**YOUR OBJECTIVE**
Copy each line containing "PRNG" from the listing below.

##### INFORMATION SUPPLIED

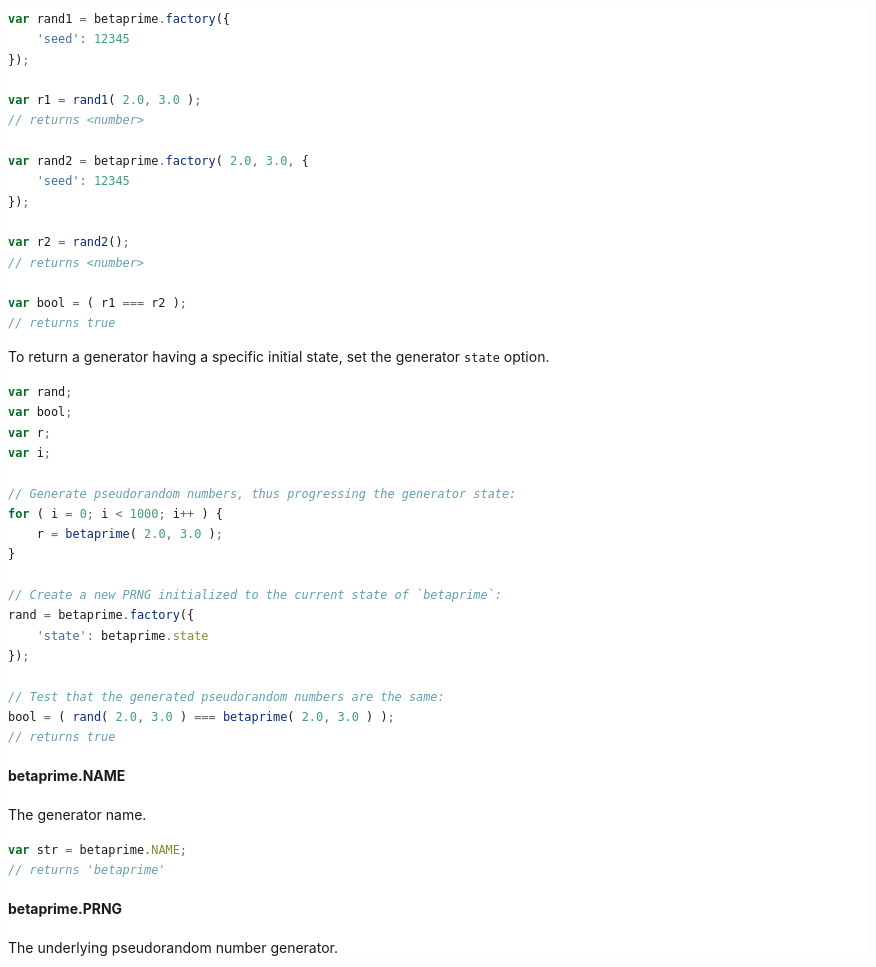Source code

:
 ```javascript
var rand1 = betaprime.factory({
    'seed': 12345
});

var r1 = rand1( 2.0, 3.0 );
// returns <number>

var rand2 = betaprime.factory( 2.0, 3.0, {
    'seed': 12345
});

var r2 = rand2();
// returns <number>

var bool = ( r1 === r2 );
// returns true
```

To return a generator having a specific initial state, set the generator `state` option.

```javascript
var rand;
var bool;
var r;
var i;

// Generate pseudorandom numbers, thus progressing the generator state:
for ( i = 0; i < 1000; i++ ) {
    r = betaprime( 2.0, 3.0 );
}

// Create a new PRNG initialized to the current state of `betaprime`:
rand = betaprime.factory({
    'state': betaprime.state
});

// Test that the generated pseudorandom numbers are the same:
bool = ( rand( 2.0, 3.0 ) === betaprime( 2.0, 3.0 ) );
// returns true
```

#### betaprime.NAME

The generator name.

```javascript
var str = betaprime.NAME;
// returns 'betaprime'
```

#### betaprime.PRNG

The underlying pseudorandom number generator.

##########
##### INFORMATION SUPPLIED

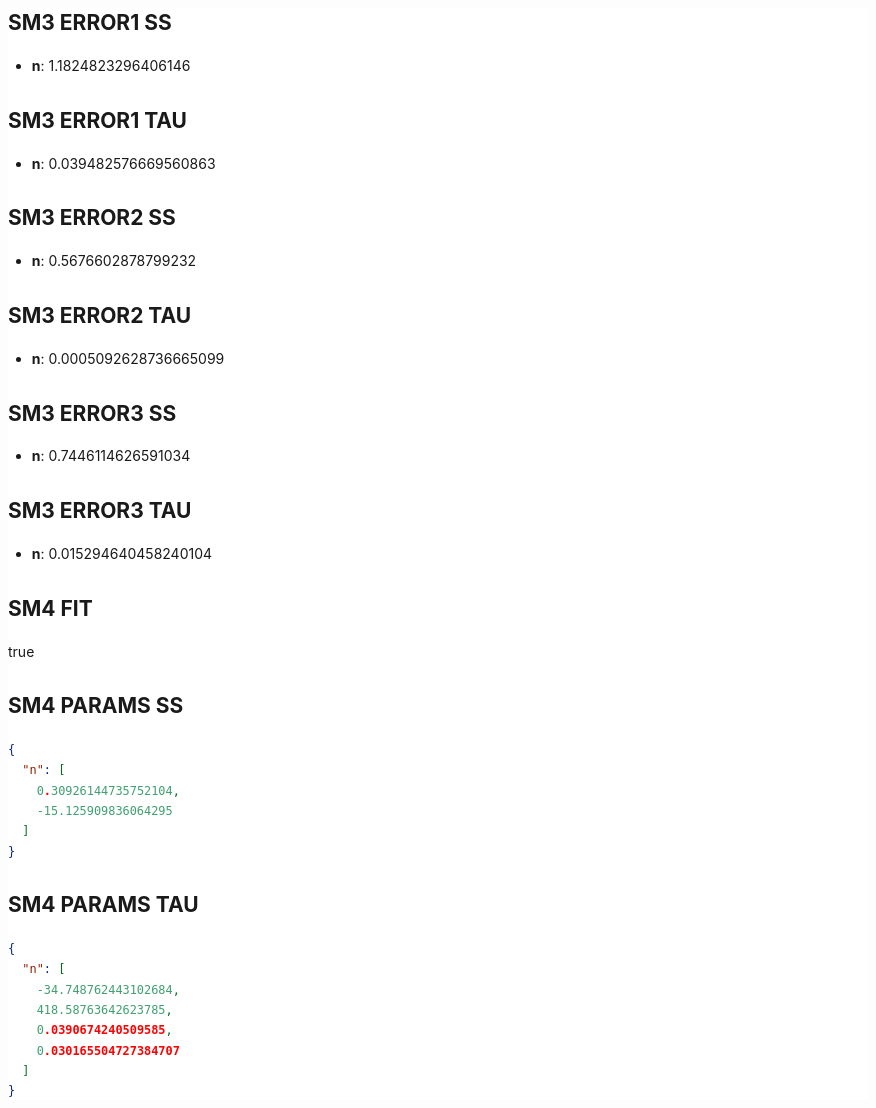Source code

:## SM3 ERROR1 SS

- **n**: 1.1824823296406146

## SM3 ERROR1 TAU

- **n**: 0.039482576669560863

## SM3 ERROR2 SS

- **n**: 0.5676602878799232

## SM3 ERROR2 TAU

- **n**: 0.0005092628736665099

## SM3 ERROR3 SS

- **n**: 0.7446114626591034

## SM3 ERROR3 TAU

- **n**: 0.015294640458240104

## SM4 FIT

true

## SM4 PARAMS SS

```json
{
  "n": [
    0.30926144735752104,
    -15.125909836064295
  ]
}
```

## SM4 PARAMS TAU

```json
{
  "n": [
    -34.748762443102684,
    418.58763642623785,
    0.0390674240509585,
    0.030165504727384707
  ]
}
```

##########

**RESPONSE AREA**
// Create a new PRNG initialized to the current state of `betaprime`:
#### betaprime.PRNG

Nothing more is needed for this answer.